If you’ve ever seen the cliché MTV shows about high school and college life, odds are you have seen depictions of teacher-student relationships. Society has created a culture that fantasizes these relationships and some of you reading this may have even had a teacher you wanted to be with, physically or romantically.

In May of 2018, President Eighmy issued a statement regarding the policy for consensual professor and student relationships.
“The policy is fundamental to avoiding any real or perceived conflicts of interest, power differentials and potential emotional distress for all those involved. It also reinforces our zero-tolerance approach to sexual misconduct of any kind,” Eighmy said.

While UTSA has a policy denouncing and prohibiting these types of relationships, it doesn’t mean these relationships don’t occur. Some campuses are much more lenient and open to these relationships. Whether a relationship with a professor is allowed or not, you can’t deny that these relationships are just plain weird.

In my opinion, the power dynamic between a professor who has more professional and life experience than a student can result in control and manipulation. It allows the professor to be in control because “they know more than you do.” They can use their life experience as a tool to put the student into submission, making them feel inferior and dependent on them. This unbalanced power dynamic can possibly lead to continuous patterns of mental manipulation and abuse.

Also, consider the large and inevitable age difference between the two individuals. Why would a professor want someone who is most likely a decade or more younger? The two parties are bound to have vastly different interests. While you may want to be at the second leg of the Travis Scott tour, your professor/lover may want to stay in and watch documentaries. (Nothing wrong with documentaries, just an analogy.) The professor and student are on two completely different pages.

As college students, most of us are in stressful environments, living in a constant cesspool of anxiety, waking up to something new to stress about. We live in a state of chaos, and it is not unusual for us to seek a sense of security and stability. Yet, nobody should be seeking this stability from their professors, period. An emotional relationship can potentially be just as destructive as a physical one.

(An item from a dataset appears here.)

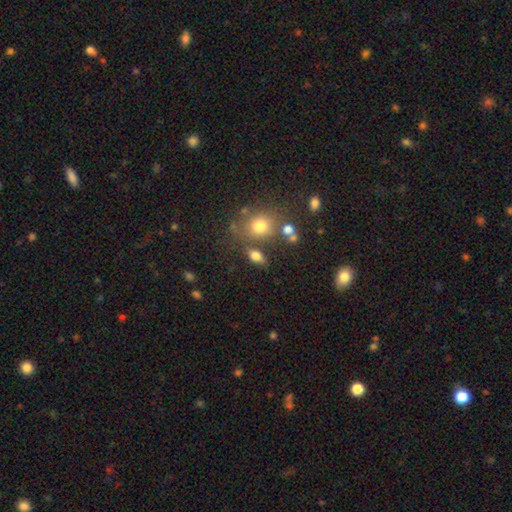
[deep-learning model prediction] A smooth galaxy with no disk features (75%) that is in between round and cigar-shaped (76%). Merging: none (66%).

Yet even a “no strings attached” relationship has an abundance of strings attached. The “thrill of getting caught” isn’t necessarily a thrill when the odds of you not getting caught are slim. There are strings attached when you inevitably brag to your friends about hooking up with a professor. Whether it is a real relationship, or a fling, the ramifications and the magnitude of the consequences outweighs the “thrill” by a mile.

With Instagram and Twitter becoming an extension of ourselves, we as students are more accessible than ever. If you’re scrolling through the gram and get a notification that’s a message from your professor, simply ignore it. Absolutely nothing good can come of it. While consent is always key, even a consensual relationship with a professor can lead to unneeded hardship. Worry about graduating, worry about your career, worry about literally anything but the ramifications of what will happen when you inevitably get caught dating your professor.